If I may respectfully disagree with some of what you posted ...
First what I don't disagree with: your characterization of the astronauts and your admiration for them and what they do. Everyone ought to read The Right Stuff.
That said, I will support one's right to make jokes about any subject, no matter how sensitive. The Shuttle, 9/11, the Holocaust, Celine Dion, whatever. However:
[list=1][*]Shitty, juvenile jokes are shitty and juvenile no matter what the subject matter.
[*]Whenever jokes are made about a sensitive subject, they must be delicately timed and more delicately presented, and not indiscriminately presented. However, I'd hope that on this site we have a "few-holds-barred" audience.[/list=1]
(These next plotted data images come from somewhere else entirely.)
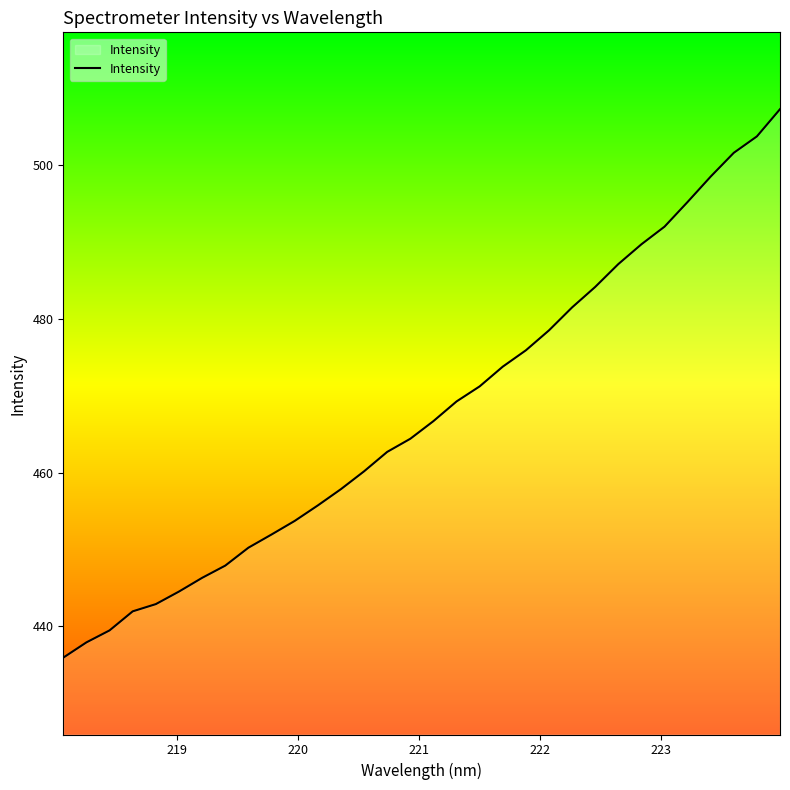

What is the smallest value displayed?

435.9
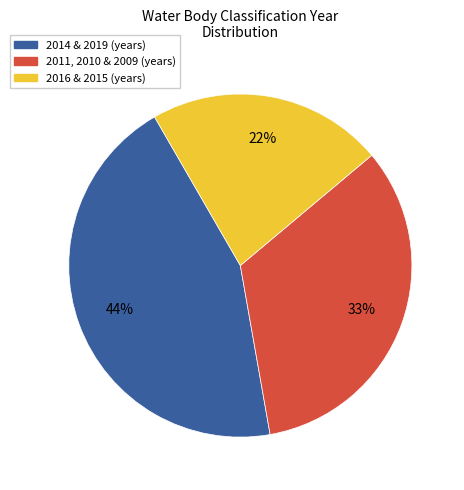

To the nearest percent, what is the difference between the largest and smallest slice percentages?

22%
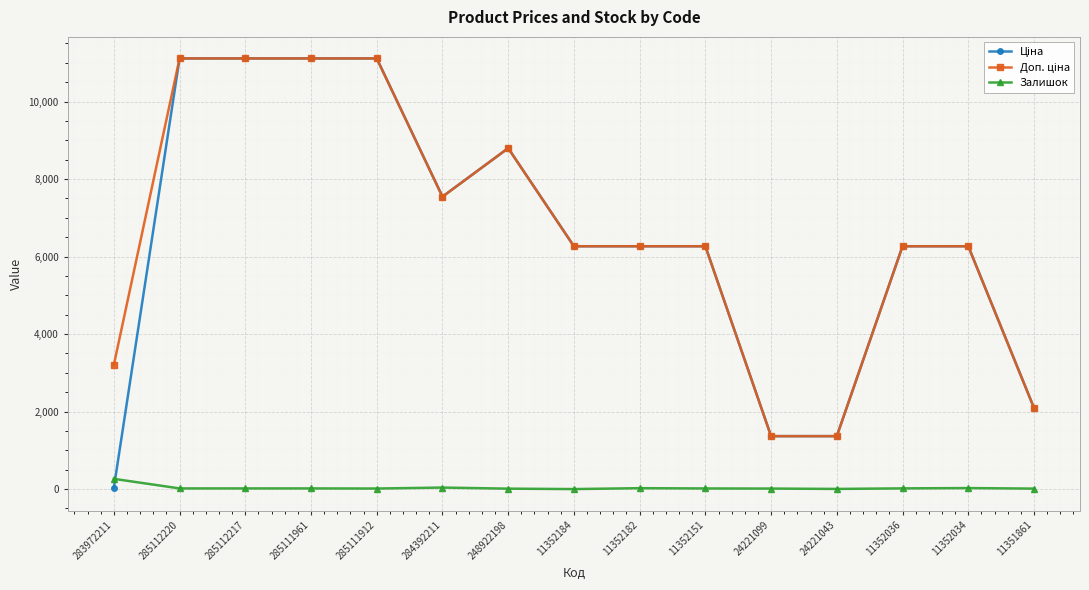

How many values in the Залишок series are below 17?

7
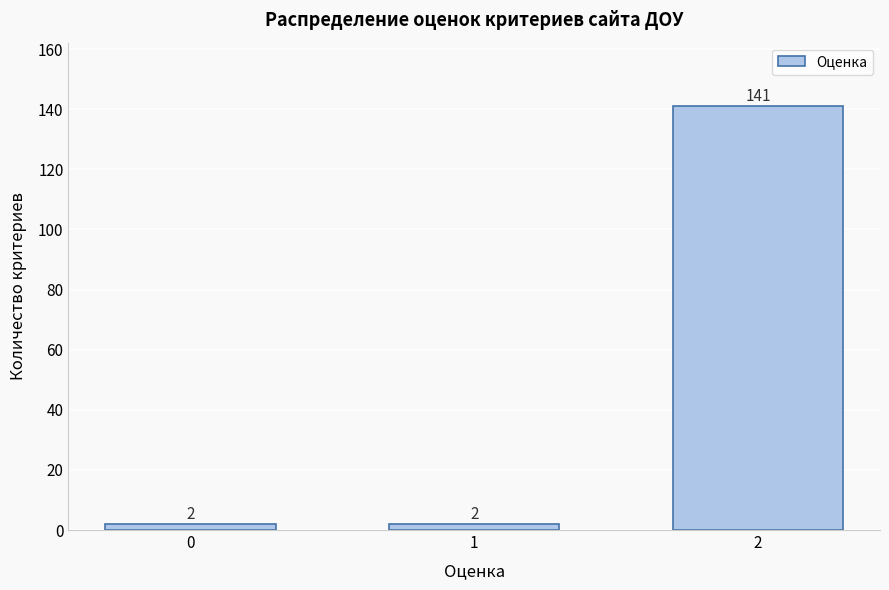

Reading right to left, extract all data points from this chart.

2=141	1=2	0=2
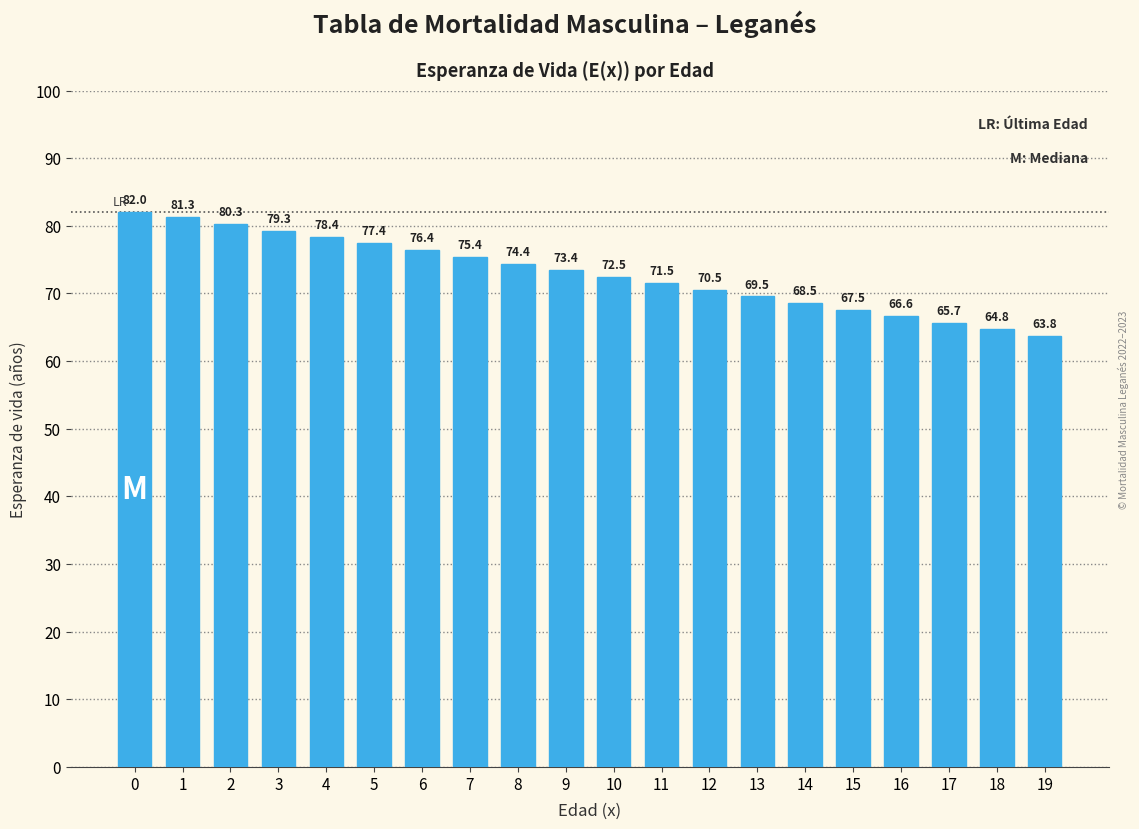

What is the difference between the values at 9 and 8?

1.0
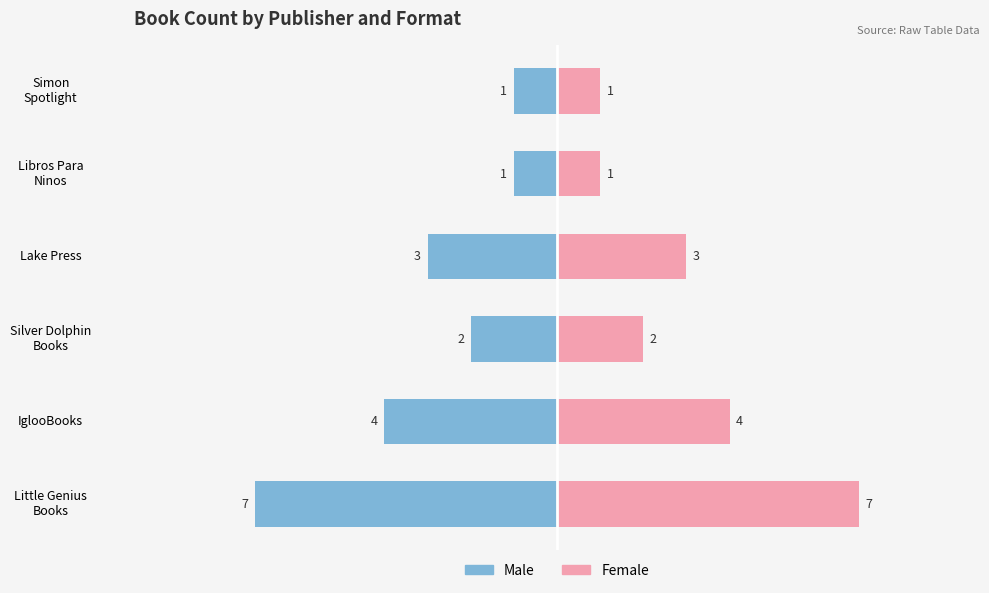

Which has a higher value, 2 or 1?

2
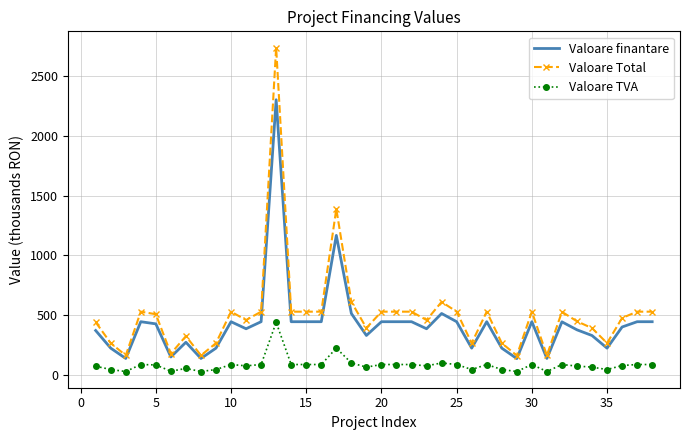

Rank the series by their maximum value, from lowest to highest.

Valoare TVA, Valoare finantare, Valoare Total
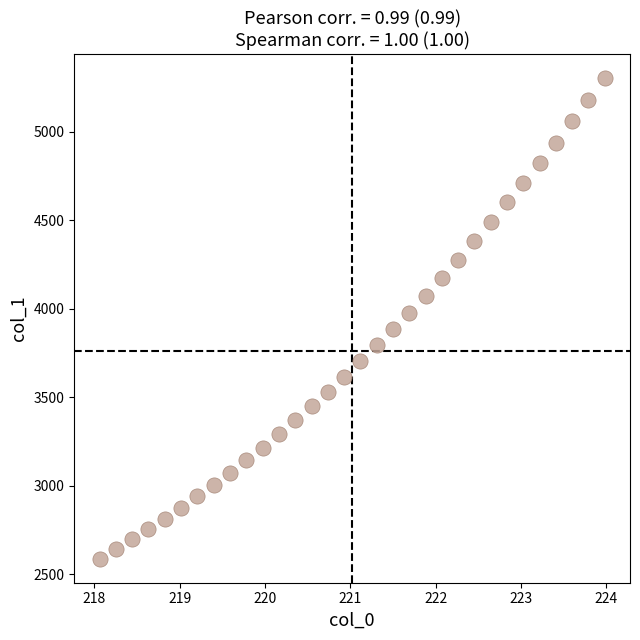

What is the range of Y values (max minus min)?

2712.8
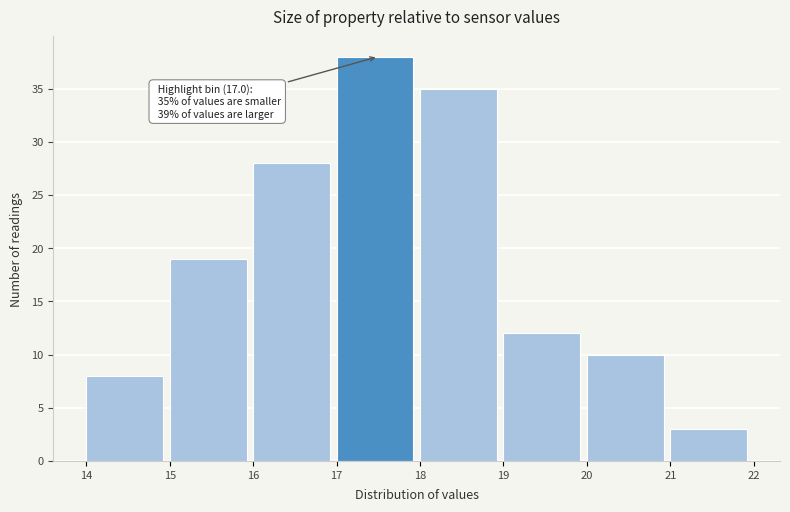

Which range on the x-axis has the tallest bar?

17 to 18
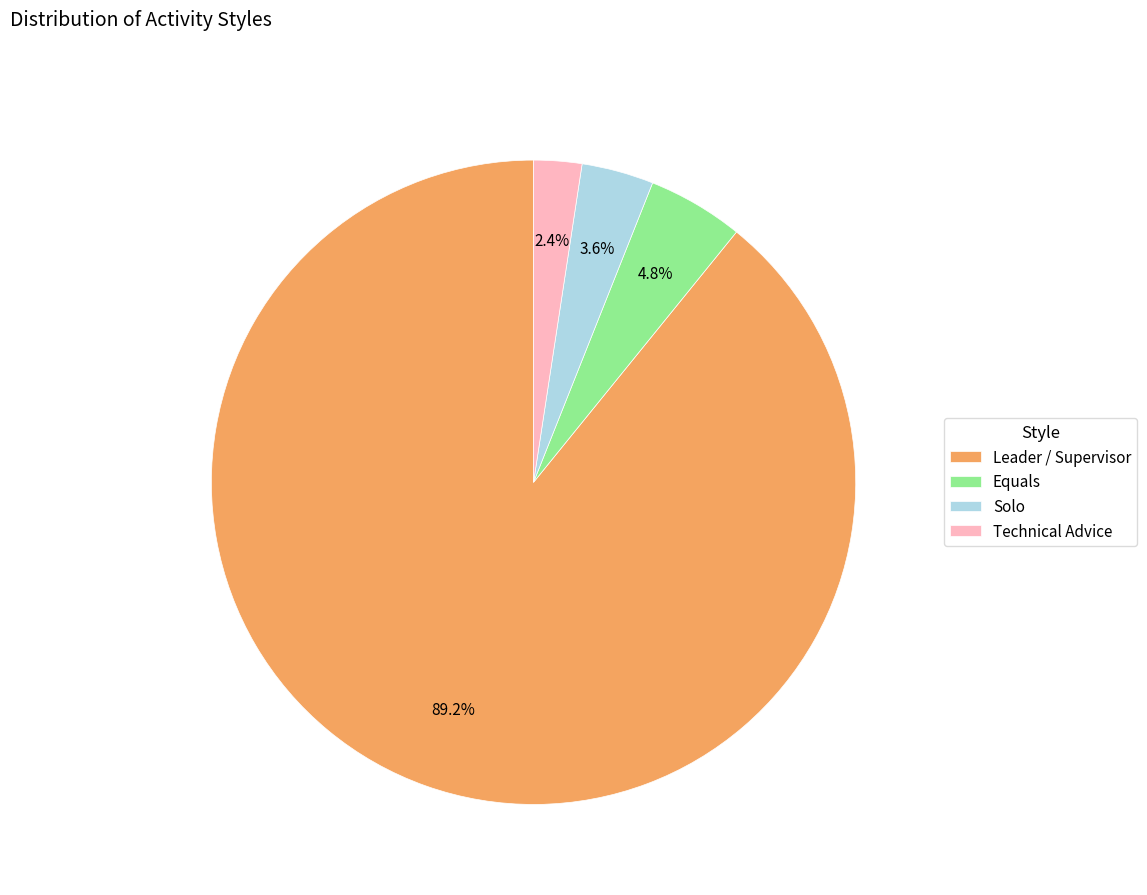

To the nearest percent, what is the average slice percentage?

25%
I remember distinctly that cartoon of yours you alluded to, and the flap that surrounded it. What I did not remember was that it was you who made it, and I certainly don't think less of you for having pushed the envelope then, even if you may have gone too far.
Oh, and to me Challenger was a bigger deal than Columbia. The multicultural aspect doesn't affect me much -- it was seven lives either way. But with Challenger, it was the first time, and we thought it couldn't happen; now we know such things are a plausible risk. Furthermore, with all going on right now, we may be so jaded or concerned about other things that the loss of a Shuttle may not stand out as it would have 17 years ago.